It’s raining data-privacy laws

Michael Gentle
The Balance of Privacy
2 min readNov 18, 2018

A deluge of new legislation in 2019 will put companies on the spot

If you thought that 2018 represented the peak of your compliance efforts, think again; prepare for a whole raft of new privacy laws coming into effect in 2019 and 2020.

The most noteworthy ones will be from California, Brazil and the EU (ePrivacy). However, many others are on the way too, in countries ranging from Argentina to Zimbabwe. And a US federal privacy law is virtually a given for 2019.

The effect of this will be to force organisations to stop viewing data privacy as just an EU thing, and to see it from a broader, more global perspective.

For example, if you’re a multinational, you might have to plan for different breach-response plans based on the countries you’re operating in. Subject Access Requests can also vary in terms of what constitutes personal information and the time required to comply with them.

In the face of this increased complexity, there are two options open to organisations.

Quick fix or long term?

The first option is to launch as many compliance projects as there are new laws, and try to ensure that you can tick all the boxes when the deadlines come around. Needless to say, these one-time fire-drills won’t scale. You’ll always be playing catch-up with the next new law, and will end up being overwhelmed by the cost and effort.

A smarter option is to realise that all of these laws have a lot in common — 80% easily — and simply make data protection an integral part of your business processes, product development and technology infrastructure, throughout the lifecycle. This way, once a new law comes around, you’ll find that you are already largely compliant.
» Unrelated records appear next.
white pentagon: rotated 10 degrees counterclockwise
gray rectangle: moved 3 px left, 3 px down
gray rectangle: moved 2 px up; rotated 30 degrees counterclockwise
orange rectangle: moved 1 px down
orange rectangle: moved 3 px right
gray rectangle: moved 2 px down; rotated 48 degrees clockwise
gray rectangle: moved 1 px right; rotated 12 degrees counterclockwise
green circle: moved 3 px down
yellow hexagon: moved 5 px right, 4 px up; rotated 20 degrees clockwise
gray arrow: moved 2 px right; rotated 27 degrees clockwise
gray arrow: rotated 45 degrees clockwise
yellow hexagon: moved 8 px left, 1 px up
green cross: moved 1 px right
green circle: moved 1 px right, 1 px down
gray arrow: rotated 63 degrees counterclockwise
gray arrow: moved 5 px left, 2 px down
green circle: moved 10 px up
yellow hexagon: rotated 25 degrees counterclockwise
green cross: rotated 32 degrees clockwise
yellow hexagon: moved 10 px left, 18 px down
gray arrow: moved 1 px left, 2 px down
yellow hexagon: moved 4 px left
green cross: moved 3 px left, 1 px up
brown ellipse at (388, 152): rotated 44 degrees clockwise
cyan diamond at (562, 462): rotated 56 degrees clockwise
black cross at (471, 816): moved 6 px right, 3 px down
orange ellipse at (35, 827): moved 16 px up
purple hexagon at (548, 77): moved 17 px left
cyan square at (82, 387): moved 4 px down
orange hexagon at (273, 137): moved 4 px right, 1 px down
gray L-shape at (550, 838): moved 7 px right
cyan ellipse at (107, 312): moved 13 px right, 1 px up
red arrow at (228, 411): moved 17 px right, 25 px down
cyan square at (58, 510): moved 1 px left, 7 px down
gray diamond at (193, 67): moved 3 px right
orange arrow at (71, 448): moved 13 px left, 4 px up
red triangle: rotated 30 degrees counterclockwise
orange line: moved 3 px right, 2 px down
Welcome to privacy by design, the ultimate umbrella option, based on seven foundational principles which enable an organisation to demonstrate “out of the box” compliance, rather than having to adapt the organisation to each new law.

Bring it on

Privacy by design represents a major organisational challenge, one which will be measured in years rather than months. But it is the only viable solution in a world where new data-privacy laws are falling from the sky every few months. Once data protection has been baked into your business processes and technology infrastructure from start to finish, tackling the next new data-privacy law will become an incremental effort that you can take in your stride, rather than yet another fire-drill.

More data-privacy legislation? Bring it on.